Exercise -
Every line of the entries below that includes "Direktdownload" belongs in the answer, copied as written.

Saved entries:
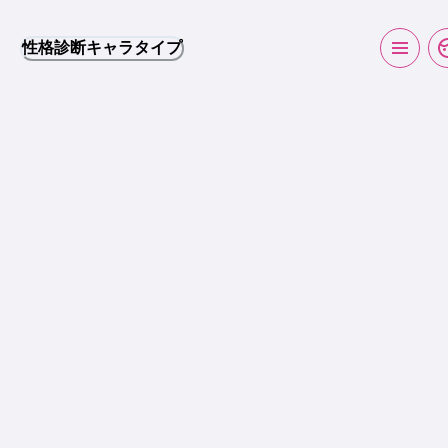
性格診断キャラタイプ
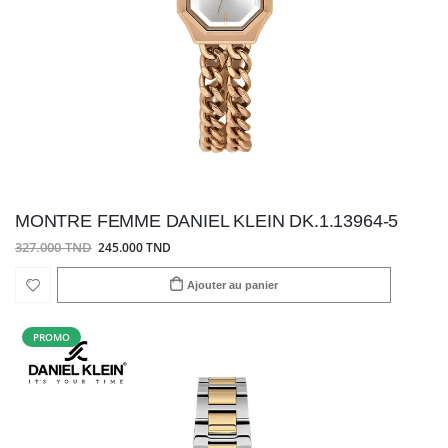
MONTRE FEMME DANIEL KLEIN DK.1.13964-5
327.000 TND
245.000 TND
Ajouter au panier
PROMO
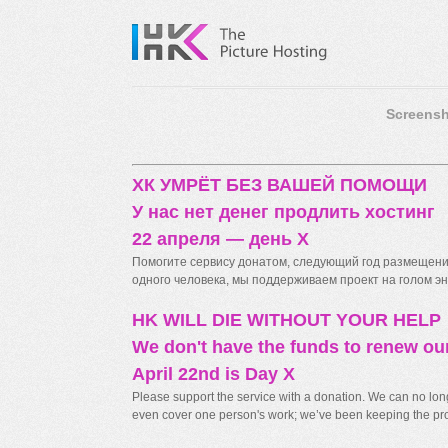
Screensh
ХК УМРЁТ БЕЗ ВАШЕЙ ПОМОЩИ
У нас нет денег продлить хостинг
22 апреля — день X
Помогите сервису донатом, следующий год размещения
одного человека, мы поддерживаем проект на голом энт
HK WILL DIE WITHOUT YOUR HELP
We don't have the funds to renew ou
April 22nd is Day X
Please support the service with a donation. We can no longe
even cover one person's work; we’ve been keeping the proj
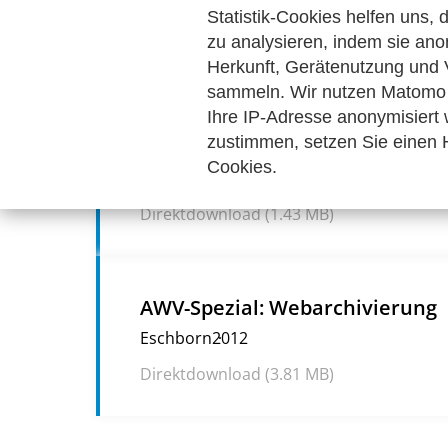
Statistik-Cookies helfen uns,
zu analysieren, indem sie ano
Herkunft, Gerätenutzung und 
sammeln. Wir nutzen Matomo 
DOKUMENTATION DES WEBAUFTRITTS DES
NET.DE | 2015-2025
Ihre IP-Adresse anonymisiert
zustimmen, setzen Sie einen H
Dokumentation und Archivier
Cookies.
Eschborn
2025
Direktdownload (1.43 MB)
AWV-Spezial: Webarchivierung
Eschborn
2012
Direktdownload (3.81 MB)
--
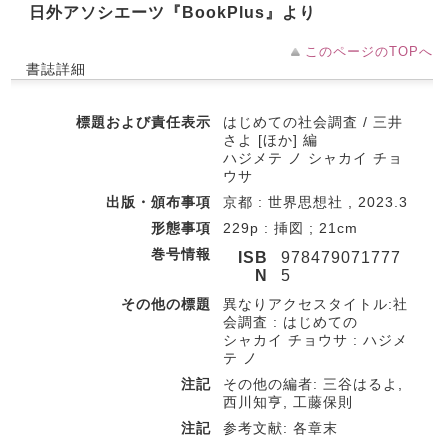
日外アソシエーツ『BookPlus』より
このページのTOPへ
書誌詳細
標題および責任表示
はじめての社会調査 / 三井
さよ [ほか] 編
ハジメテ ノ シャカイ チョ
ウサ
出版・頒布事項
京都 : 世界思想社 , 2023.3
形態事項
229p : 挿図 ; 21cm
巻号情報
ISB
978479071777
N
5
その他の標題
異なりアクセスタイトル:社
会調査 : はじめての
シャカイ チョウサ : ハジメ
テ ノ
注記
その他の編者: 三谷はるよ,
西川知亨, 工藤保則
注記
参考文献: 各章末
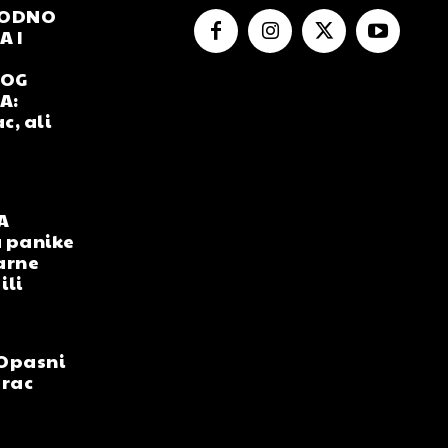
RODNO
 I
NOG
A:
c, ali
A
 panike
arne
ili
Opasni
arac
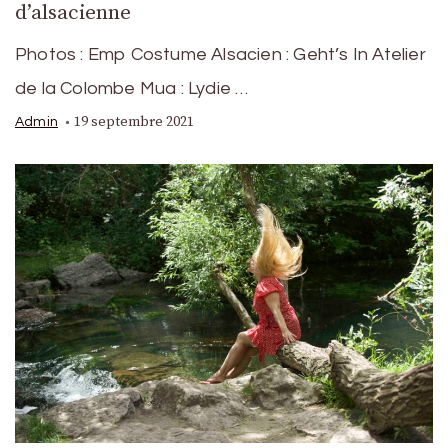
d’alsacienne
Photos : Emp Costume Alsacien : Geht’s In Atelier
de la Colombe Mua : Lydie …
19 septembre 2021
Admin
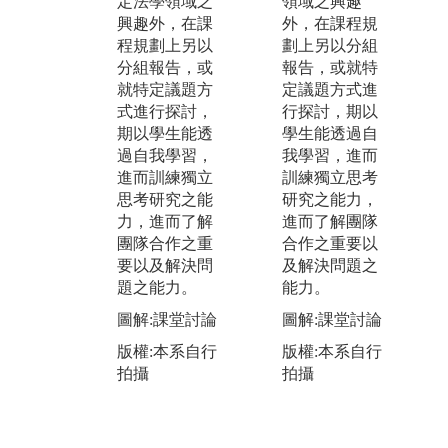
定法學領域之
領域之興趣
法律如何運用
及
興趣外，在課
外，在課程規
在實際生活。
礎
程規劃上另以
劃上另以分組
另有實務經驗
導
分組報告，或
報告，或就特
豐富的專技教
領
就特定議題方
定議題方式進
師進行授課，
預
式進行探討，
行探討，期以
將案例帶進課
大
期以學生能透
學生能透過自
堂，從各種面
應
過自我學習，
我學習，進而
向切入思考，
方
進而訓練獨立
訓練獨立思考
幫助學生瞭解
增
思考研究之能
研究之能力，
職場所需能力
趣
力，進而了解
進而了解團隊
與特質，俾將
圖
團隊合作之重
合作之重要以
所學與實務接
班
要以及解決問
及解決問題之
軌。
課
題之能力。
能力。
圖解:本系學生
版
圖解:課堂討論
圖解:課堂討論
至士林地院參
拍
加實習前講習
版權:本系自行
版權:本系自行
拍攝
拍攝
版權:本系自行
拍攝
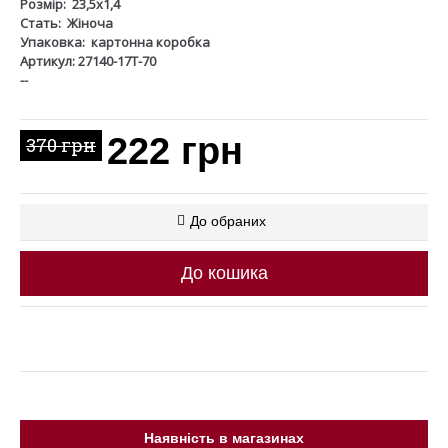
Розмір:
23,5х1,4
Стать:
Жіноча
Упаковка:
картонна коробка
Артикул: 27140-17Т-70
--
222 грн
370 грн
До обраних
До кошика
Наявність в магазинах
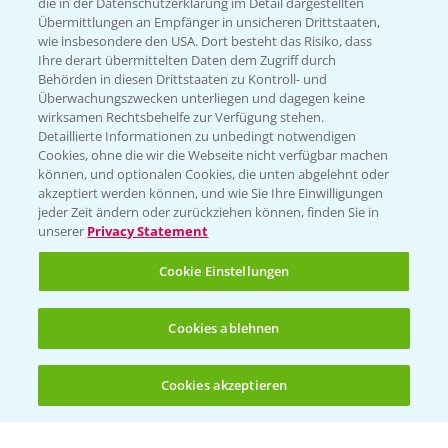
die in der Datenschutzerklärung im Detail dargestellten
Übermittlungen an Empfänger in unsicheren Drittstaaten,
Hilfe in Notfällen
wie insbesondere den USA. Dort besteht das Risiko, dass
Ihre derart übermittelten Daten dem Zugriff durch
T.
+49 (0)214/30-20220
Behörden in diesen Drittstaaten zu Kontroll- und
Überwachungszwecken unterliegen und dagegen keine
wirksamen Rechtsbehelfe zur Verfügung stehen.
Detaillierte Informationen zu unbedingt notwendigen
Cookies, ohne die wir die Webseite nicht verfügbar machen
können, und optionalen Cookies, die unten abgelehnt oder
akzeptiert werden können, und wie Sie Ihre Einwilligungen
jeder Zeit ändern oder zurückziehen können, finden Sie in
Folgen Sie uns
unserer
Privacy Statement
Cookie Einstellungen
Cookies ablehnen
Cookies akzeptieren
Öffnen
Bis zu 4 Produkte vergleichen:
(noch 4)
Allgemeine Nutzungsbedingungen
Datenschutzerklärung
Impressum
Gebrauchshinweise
--
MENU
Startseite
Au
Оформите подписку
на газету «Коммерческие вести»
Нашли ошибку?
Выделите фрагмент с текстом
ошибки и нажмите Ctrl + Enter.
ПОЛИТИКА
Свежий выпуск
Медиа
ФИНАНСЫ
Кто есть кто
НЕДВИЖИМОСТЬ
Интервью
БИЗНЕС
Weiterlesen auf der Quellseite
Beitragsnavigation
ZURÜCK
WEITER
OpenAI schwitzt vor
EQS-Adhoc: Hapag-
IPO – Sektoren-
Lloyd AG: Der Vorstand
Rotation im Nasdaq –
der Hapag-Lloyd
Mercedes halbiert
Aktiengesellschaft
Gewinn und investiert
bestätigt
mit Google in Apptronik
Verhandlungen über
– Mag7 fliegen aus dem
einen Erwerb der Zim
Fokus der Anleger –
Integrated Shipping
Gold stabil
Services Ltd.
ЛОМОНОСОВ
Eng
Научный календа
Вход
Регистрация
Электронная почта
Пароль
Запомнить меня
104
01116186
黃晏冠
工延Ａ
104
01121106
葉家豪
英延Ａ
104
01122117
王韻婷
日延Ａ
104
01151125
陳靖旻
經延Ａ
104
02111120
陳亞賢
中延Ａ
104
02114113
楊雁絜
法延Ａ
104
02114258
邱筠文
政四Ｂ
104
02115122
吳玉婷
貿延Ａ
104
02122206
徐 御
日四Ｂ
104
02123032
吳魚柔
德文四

Exercise response -
Direktdownload (1.43 MB)
Direktdownload (3.81 MB)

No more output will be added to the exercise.